Octavio didn’t reply, only slightly winced and turned away to put the bowl on the coffee table, and that was enough for the trickster to soften again, joining him on the loveseat (fitting, for a date night) as he slid the soda over to Octavio’s side, and kept the coffee for himself.
“So, you wanted to be in charge of picking, right?”
“Uh, heh… yeah.” He twiddled his thumbs a little, before reaching over the side of the arm to grab his backpack, self-branded and decorated with merchandise of himself and his fellow legends, zipping it open and showing the contents, almost entirely packed with old DVDs.
“Oh, uh… woah.”
“I… couldn’t decide.”
“Yeah, clearly.” Elliott chuckled a little, looking up at Octavio’s slight frown, which really didn’t sit right on his face. “N-not that that’s bad, it’s just very… fitting, for you. Well, let’s see ‘em and then come to a decm- decrom- ...we can pick together.”
 He did as he was told, slowly giving a basic synopsis of each movie he found, recalling odd details and memories he associated with each one, almost forgetting that when it came to these things, he always revealed his full hand and heart in his excitement.
“Oh, this one is a three-parter, kinda like Saw in that it got criticised a lot for being ‘torture porn’ - it’s not… actually porn, it’s just a term for movies with a lot of graphic violence - b-but the endorsement of the first one from this director dude really carried it to cult status with some people. Oh, this one’s a Wes Craven classic- he did, uh-”
“Uhhhh, Elm Street, and Scream, yeah?”
“Sí, sí! This one kinda flopped, though. I still think it’s neat. Little boring sometimes.” He shuffled in his seat a little, carrying on digging through his bag. “Ah, this is a good one! Aliens in the school faculty tryin’ to kill everyone. Oh, oh, and this one’s got alien’s too, but it’s like… British, so there’s that - think it was important back then, ‘cos of stereotypes and- ah, shit, I brought Saw 6 but not Saw 7, I didn’t bring ‘em all ‘cos the first one is boring-”
“Tav, Tav, relax, buddy. Catch a breath.” Elliott laughed, watching Octavio’s expression shift to one of embarrassment as he deflated a little, movies still in his hands, leg bouncing.
“...Sorry, mi amor, you probably don’t-”
“Hey, of course I care. C’mere.” He wrapped his arms around the runner before he could finish, leaning in to pepper his cheek with kisses, making the man giggle a little, though still somewhat sheepish from his unhinged ramblings. “You’re so cute when you get excited, you know that, right?”
“You remind me every day, amigo.”
“I better. Just look at you.” Giving Octavio a playful cheek pinch, Elliott only laughed when the gesture was returned in kind by a soft shove. “Listen, we have all the time in the world. Just you and me tonight, remember? Pick your favourite, and let’s go from there, for as long as we can go. Sound good?”
Octavio slowly nodded, leaning into his boyfriend’s touch, the tension in his body relaxing a little at the comfort, sifting through the rest of the DVDs that he could barely fit into his backpack before he pulled one out from the back, a small grin on his face, showing the pumpkin on the cover to Elliott. “This one?”
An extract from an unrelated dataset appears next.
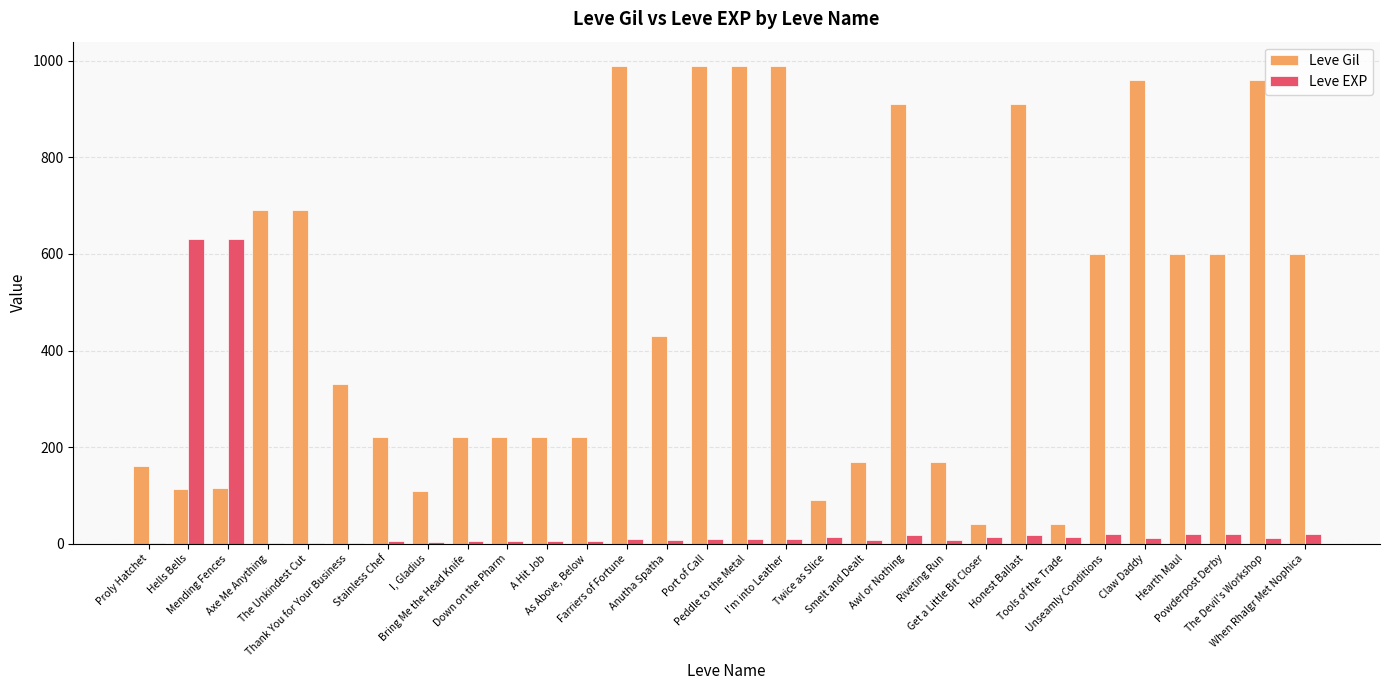

True or false: Leve Gil has a value of 337 at A Hit Job.

False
“Gotta love the classics. You know where the player is.”
He practically shot off the sofa, almost dragging Elliott with him with the force as he launched himself towards the TV cabinet, pulling open the glass door where the old DVD player sat and prying open the case, barely able to contain himself as he put the disc inside and watched the machine eat it up. He’d seen this movie thousands of times before, he practically knew it by heart at this point, and his impression of the final girl was top-notch, but somehow, he knew watching it with Elliott would be so much better.
 Octavio crawled his way back onto the trickster’s arms, resting himself against his chest with his knees curled up, brought closer by an arm around his shoulder. He felt a gentle kiss on the top of his head and grinned to himself, focused on the moving image on the screen, any worries he had before seeming to drain away. Elliott has that effect, it seemed - enough that in the fourth movie in, they fell asleep in each other’s arms, even the sounds of snuff film murder and screams down the phone not enough to wake them from a lover’s embrace.